■ TO DO
Extend the podcast transcript about responding to college admissions decisions, picking up right after its last sentence.

■ EXCERPT PROVIDED
Once decisions come out, it is filled with joy and jubilation, disappointment and discouragement and frustration. And that day is truly one of the most emotion-packed days of the year every single year. My phone blew up on that day as students who worked with me shared their news. And all I can say is it is a day packed with emotion. But it's kind of strange, right? That I'm recording this and posting this podcast months before that day actually arrives this year. The reason I want to do that is that I believe that the correct approach, the way that you should respond to the answer that you get from your dream universities, is something that you should be preparing ahead of time.
So today, I just want to talk a little bit about what college admissions decisions mean for you personally and how you should respond to the three different scenarios. Either you're rejected, which is what happens to 95 or 96, sometimes 97 % of the applicants, or you're accepted, which happens to about 5 % of those applicants, sometimes a little less, depending on the school. Or if you are weight listed, which is an awkward position to be in because, as we'll discuss in just a few minutes, there is no closure yet. You don't know what the decision is.
As I have talked about over and over and over again on this podcast in my Facebook community on Instagram. I've talked about a lot the fact that college admissions officers they're not even pretending to figure out who the smartest or the most qualified applicants are. I have a direct quote from a yale admissions officer that supports what I've been saying. This is great. She said our goal is to select great young people for a very specific Fourier experience, which is very different from saying who is the best or who is the most worthy in my conversations with admissions officers at lots of top universities. That perspective is consistent. That is absolutely the perspective.
So this decision, whether you're admitted or is not an indication of who is most qualified, who is smartest, of who is most hardworking, which I think is really important, because if you do get admitted, you feel like, wait, I'm not smart enough. I don't belong there. I think it's important that you realize that the people who selected you for a reason; could have been that they noticed how thoughtful you are or how curious you are, or how kind you are. It could have been that something about the letters of recommendation really stood out, and they felt like you'd be someone that would glue the community together or would really help in some other way that you haven't considered. But you've been chosen because something about you is special.

■ COLLECTED MATERIAL

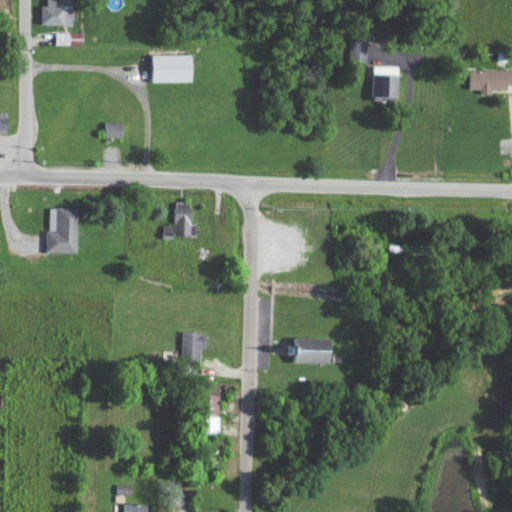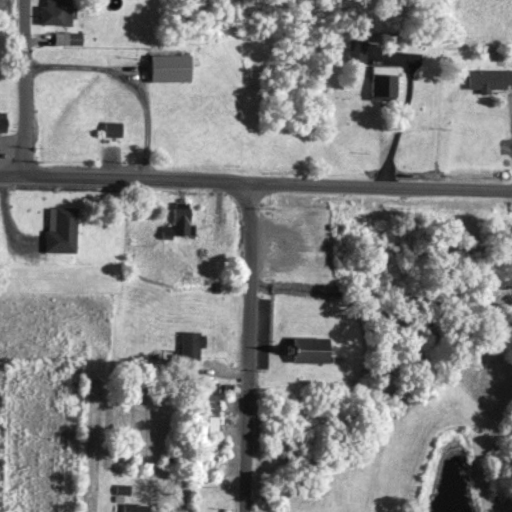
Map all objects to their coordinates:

■ OUTPUT OF THE TASK
And so if you've been admitted to a school that you thought was out of your league, I think it's really important to step back and just feel grateful. Just have a sense of curiosity, a sense of awe, a sense of wonder about what the admissions officers might have seen in you. And to trust that these people are professionals, they've gone through thousands, perhaps tens of thousands, of applications over the years. And they know what they're doing, and they saw something special in you. This is one more quote from a yale admissions officer, a different one who said getting admitted does not mean you are smarter or worked harder than anyone else. Trust me. Many people who are smarter than you and work harder than you got denied. You are admitted because we believe you will play an important role at yale. And as I say, you can hopefully imagine why the other side of that coin is also relevant, just because you weren't admitted to your dream school, whether it's yale or Harvard or Stanford, or whatever it may be. That doesn't mean that you're not smart enough, that you're not capable enough, that you're not hardworking enough. It doesn't mean any of those things.
In fact, I have spoken with a number of admissions officers from these schools who talk about how much it pains them. It breaks their hearts that they cannot admit it. Probably you and people just like you. They see applicants who would shine on their campuses and just the reality of how selective these different universities are. This means that many thousands of candidates would do just great. The vast majority of candidates who are rejected from these schools would do really well at these schools. But because there are only so many spots, many people who would do very well, who deserve to be there, and who would excel are not granted admission.
With that, I'd like to move towards how you should respond when you get one of these three different options, whether you're rejected, the most common admitted, or whether you're put on the weight list because I don't want this podcast to be another deep dive into what helps you to stand out. If you want to hear all about that, I've got lots of podcasts and my entire online program. The ivy league challenge is all about helping you become the kind of thoughtful and curious, and impact-driven superstar that these colleges recruit, that they really, really want on their campuses.
So check out my other podcasts or the ivy league challenge for further information there. Let's go ahead and talk about what you should do when you're admitted or when you're not when that decision comes. We'll start with the rejection since most people who apply are rejected, greater than 90 %. First of all, it's okay to be angry. It's okay to be upset. It's okay to be frustrated. You have probably put your heart and soul into your application. You probably worked for years to do things that other students weren't willing to do because you thought it might give you a leg up and it might give you an opportunity to attend one of these amazing schools. You've worked harder than people around you, and you really wanted it.
And then, when it was time to apply, you decided to go all in, and you were open and authentic, and you poured out your soul, and you shared personal details about who you are and what you think makes you special. And then, when you rejected, how could you not take it personally? And so I want you to understand it is going to hurt, and it's okay that it hurts. It's okay that you've been through something. I don't know that there's a better way to say this, but I want to give some perspective from the first time in my life that my heart was broken.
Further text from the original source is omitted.